» **Source data**:
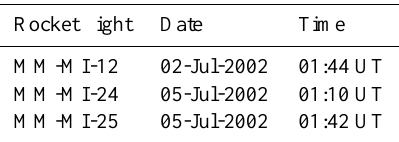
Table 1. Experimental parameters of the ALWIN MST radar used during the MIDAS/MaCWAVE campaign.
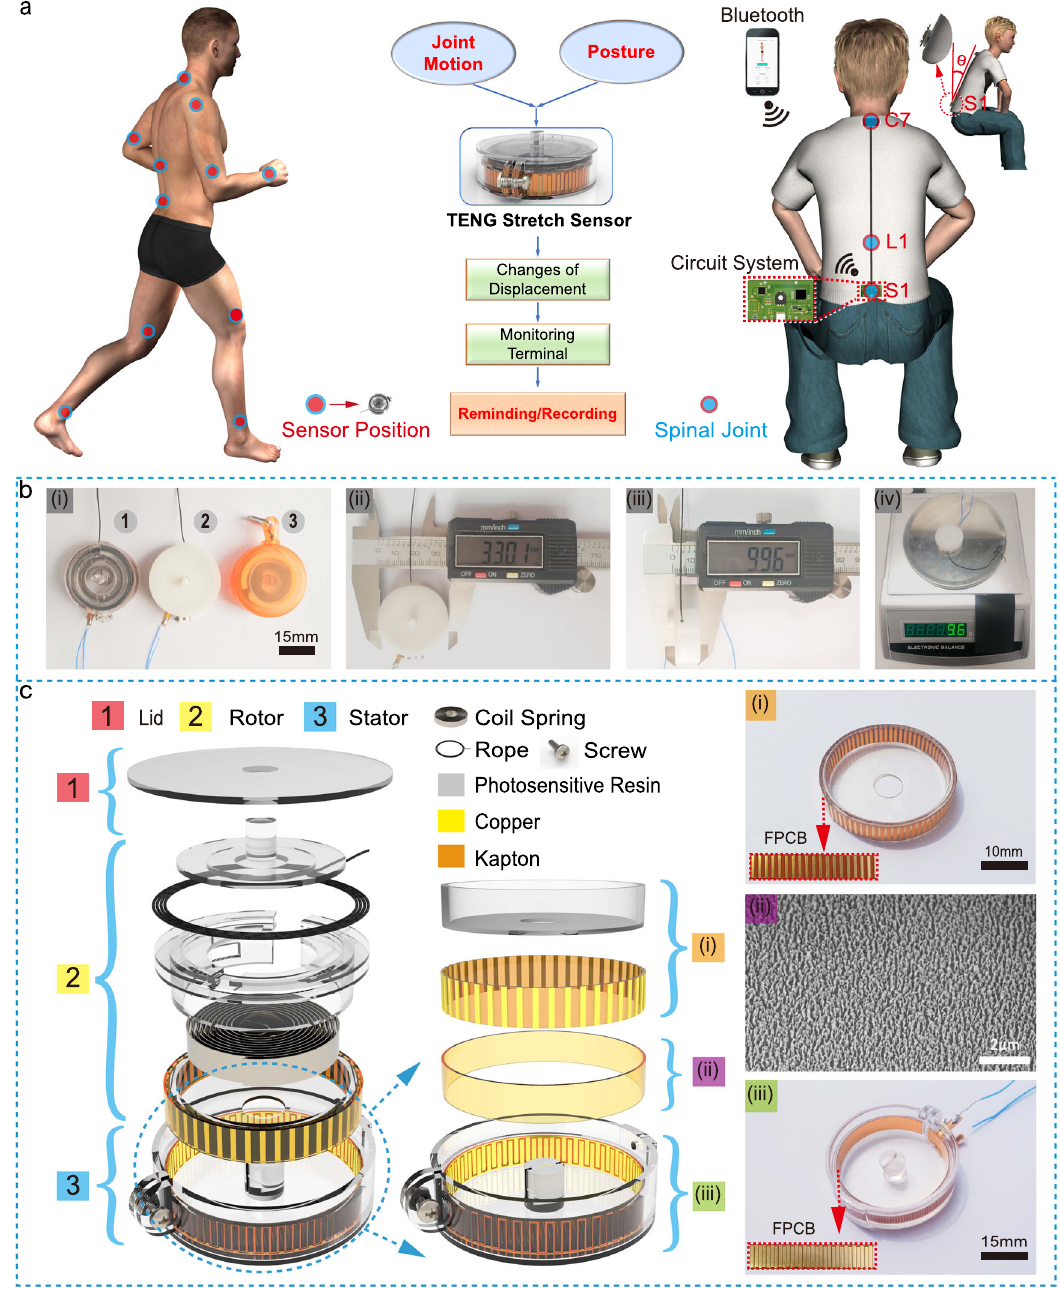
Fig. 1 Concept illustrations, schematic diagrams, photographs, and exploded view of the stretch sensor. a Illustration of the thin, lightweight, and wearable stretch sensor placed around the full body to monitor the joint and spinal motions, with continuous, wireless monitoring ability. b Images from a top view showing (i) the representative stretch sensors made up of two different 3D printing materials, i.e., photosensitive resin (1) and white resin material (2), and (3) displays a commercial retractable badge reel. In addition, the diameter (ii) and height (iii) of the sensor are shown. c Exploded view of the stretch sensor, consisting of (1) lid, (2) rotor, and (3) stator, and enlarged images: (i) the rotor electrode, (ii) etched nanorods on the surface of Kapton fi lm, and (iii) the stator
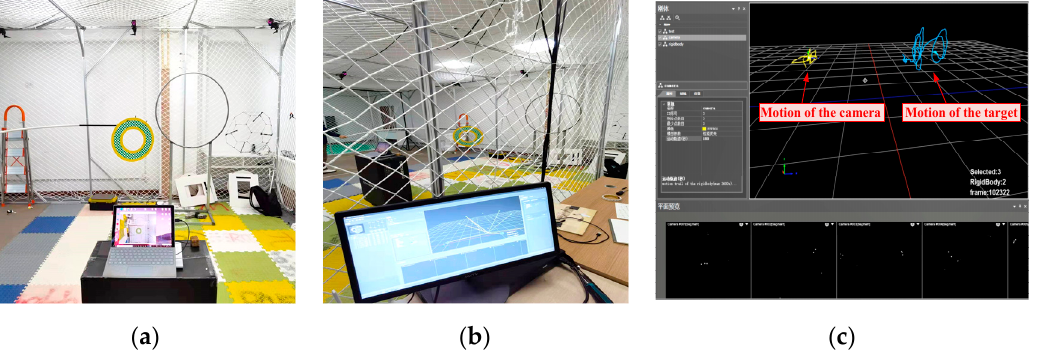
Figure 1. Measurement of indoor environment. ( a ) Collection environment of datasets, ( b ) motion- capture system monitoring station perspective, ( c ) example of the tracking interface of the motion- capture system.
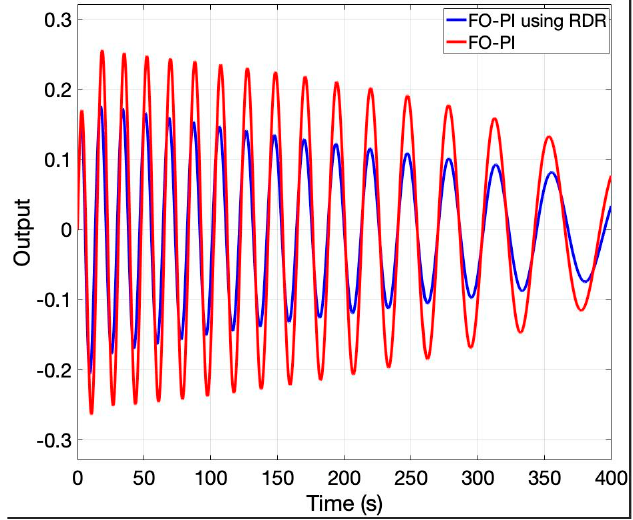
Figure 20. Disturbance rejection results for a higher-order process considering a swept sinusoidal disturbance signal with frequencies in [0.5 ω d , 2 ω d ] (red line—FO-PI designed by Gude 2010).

» **Aim of the task**: Leaving each image aside, repeat the listing above exactly.

» **Written solution**:
Table 1. Experimental parameters of the ALWIN MST radar used during the MIDAS/MaCWAVE campaign.
Fig. 1 Concept illustrations, schematic diagrams, photographs, and exploded view of the stretch sensor. a Illustration of the thin, lightweight, and wearable stretch sensor placed around the full body to monitor the joint and spinal motions, with continuous, wireless monitoring ability. b Images from a top view showing (i) the representative stretch sensors made up of two different 3D printing materials, i.e., photosensitive resin (1) and white resin material (2), and (3) displays a commercial retractable badge reel. In addition, the diameter (ii) and height (iii) of the sensor are shown. c Exploded view of the stretch sensor, consisting of (1) lid, (2) rotor, and (3) stator, and enlarged images: (i) the rotor electrode, (ii) etched nanorods on the surface of Kapton fi lm, and (iii) the stator
Figure 1. Measurement of indoor environment. ( a ) Collection environment of datasets, ( b ) motion- capture system monitoring station perspective, ( c ) example of the tracking interface of the motion- capture system.
Figure 20. Disturbance rejection results for a higher-order process considering a swept sinusoidal disturbance signal with frequencies in [0.5 ω d , 2 ω d ] (red line—FO-PI designed by Gude 2010).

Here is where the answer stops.